Das Amtsgericht hat den Antrag des Kindesvaters, ihm 'einstweilig' des Aufenthaltsbestimmungsrecht für das minderjährige Kind zu übertragen, zurückgewiesen, da das angerufene Gericht international nicht zuständig sei. Die hiergegen gerichtete Beschwerde des Vaters ist gem. §§ 19, 57 S. 1 Ziff. 8 FGG zulässig, in der Sache jedoch nicht begründet. Für die internationale Zuständigkeit sind vorliegend Art. 1 ff. des Haager Übereinkommens über die Zuständigkeit der Behörden und das anzuwendende Recht auf dem Gebiet des Schutzes von Minderjährigen vom 05.10.1961 (MSA) heranzuziehen (Art. 13 MSA), da der Minderjährige seinen Aufenthalt in Frankreich, also einem Vertragsstaat hat (Palandt/Heldrich, Kommentar zum BGB, 60. Auflage, Anhang zu Art. 24 EGBGB zu Randziffer 1). § 35 b FGG, der ansonsten die maßgebliche Vorschrift wäre, ist insoweit verdrängt. Gem. Art. 1 MSA sind die Gerichte des Staates, in dem ein Minderjähriger seinen gewöhnlichen Aufenthalt hat, zuständig, Maßnahmen zum Schutz der Person und des Vermögens des Minderjährigen zu treffen. Entgegen der Auffassung des Antragstellers hat Anthony Diego, der in Frankreich bei seiner Mutter wohnt und sich seit 23. Juni 2001 bei seinem Vater in Deutschland befindet, in Deutschland keinen gewöhnlichen Aufenthalt begründet. Der Umstand, dass das Kind jeden Sommer den Antragsteller für acht Wochen 'besucht', begründet keinen gewöhnlichen Aufenthalt. Als gewöhnlicher Aufenthalt ist der Ort des tatsächlichen Mittelpunktes der Lebensführung des Minderjährigen, des Schwerpunktes seiner sozialen Bindungen, insbesondere in familiärer und schulischer Hinsicht zu verstehen, mithin der 'Daseinsmittelpunkt' (Palandt, a. a. O. Randnummer 10).

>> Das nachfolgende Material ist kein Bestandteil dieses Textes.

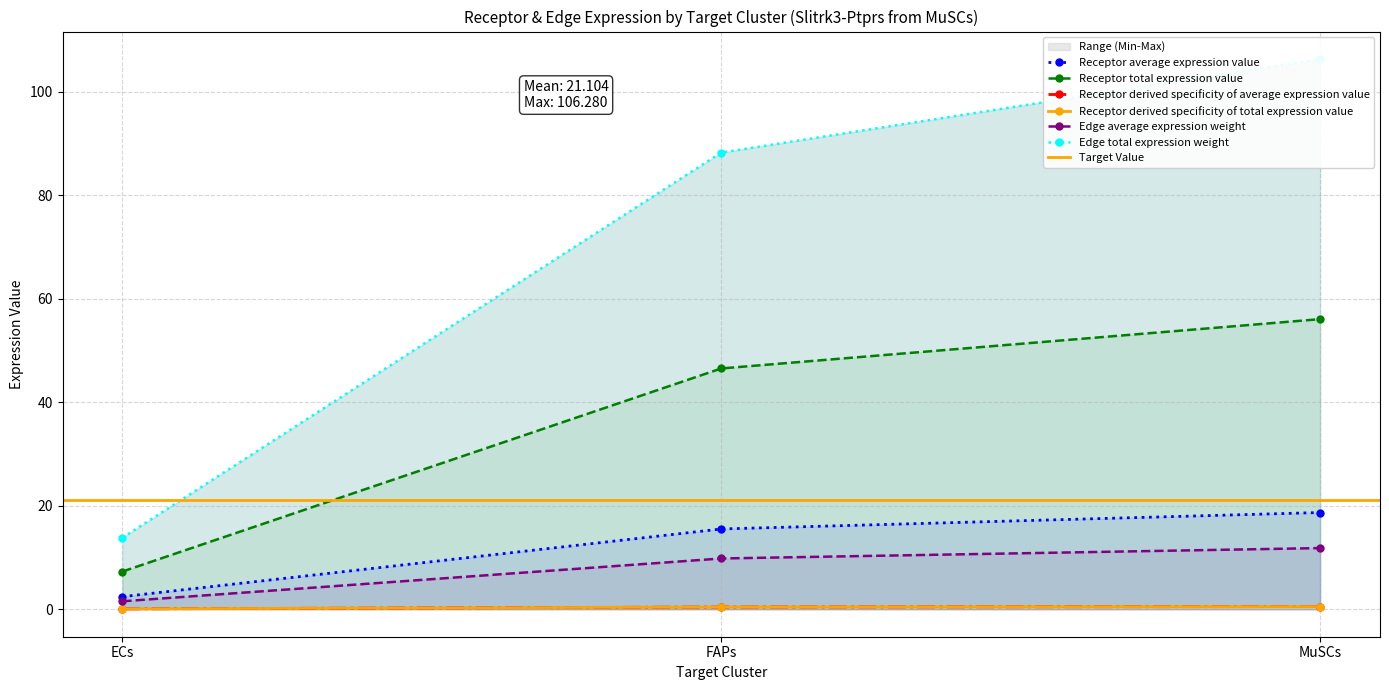

At which category is the sum across all series the highest?

MuSCs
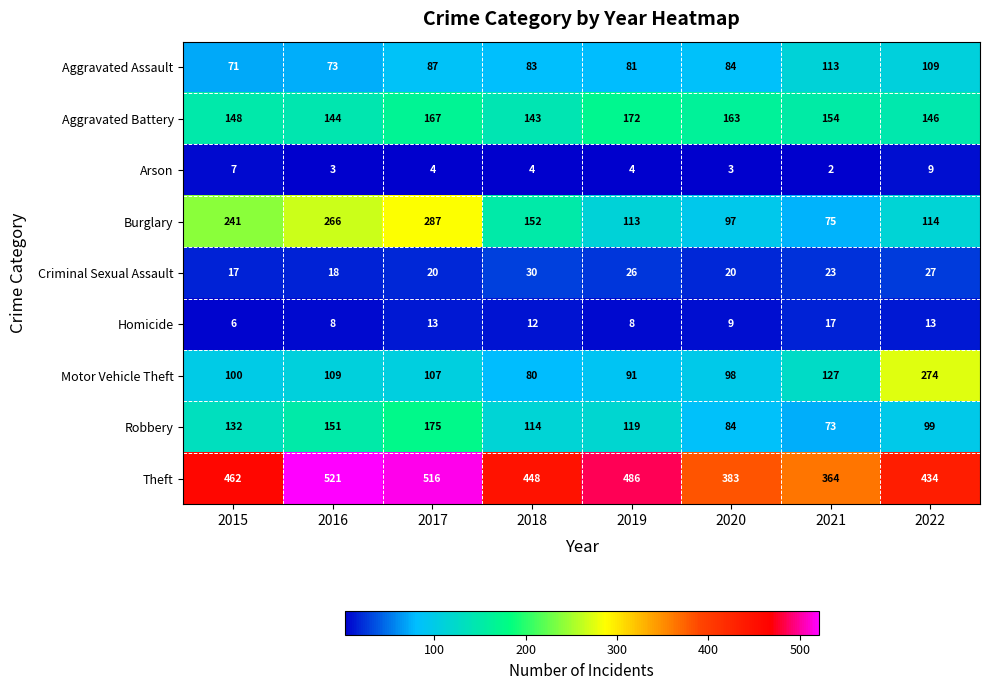

What is the difference between the Arson values at 2022 and 2019?

5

Unerheblich ist im Ergebnis, ob das betroffene Kind auch die deutsche Staatsangehörigkeit hat, was ein Eingreifen der deutschen Gerichte nach Art. 4 MSA ermöglichen könnte. Die weiteren Voraussetzungen des Art. 4 MSA liegen nämlich nicht vor. Art. 4 S. 1 MSA setzt nämlich voraus, das eine Verständigung der Behörden des Aufenthaltsstaates vorab erfolgt.

Entgegen der Auffassung des Antragstellers ist die internationale Zuständigkeit des angerufenen Gerichts auch nicht nach Art. 9 MSA gegeben. Die Vorschrift begründet die internationale Zuständigkeit der Behörden im Staat eines auch nur vorübergehenden einfachen Aufenthaltes des Minderjährigen für die in dringenden Fällen notwendigen Schutzmaßnahmen. Diese Voraussetzungen sind nicht erfüllt, falls die Behörde am gewöhnlichen Aufenthalt ohne ernsthafte Gefährdung des Minderjährigen rechtzeitig von ihrer Regelzuständigkeit nach Art. 1 MSA Gebrauch machen kann. Es ist nicht ersichtlich, aus welchen Gründen die international zuständigen französischen Behörden/ Gerichte nicht angerufen werden könnten.

Die Kostenentscheidung folgt aus §§ 131 Abs. 3 KostO, 13 a FGG.

Der Beschwerdewert bemisst sich nach §§ 94 Abs. 2 i. V. m. 30 Abs. 2 KostO.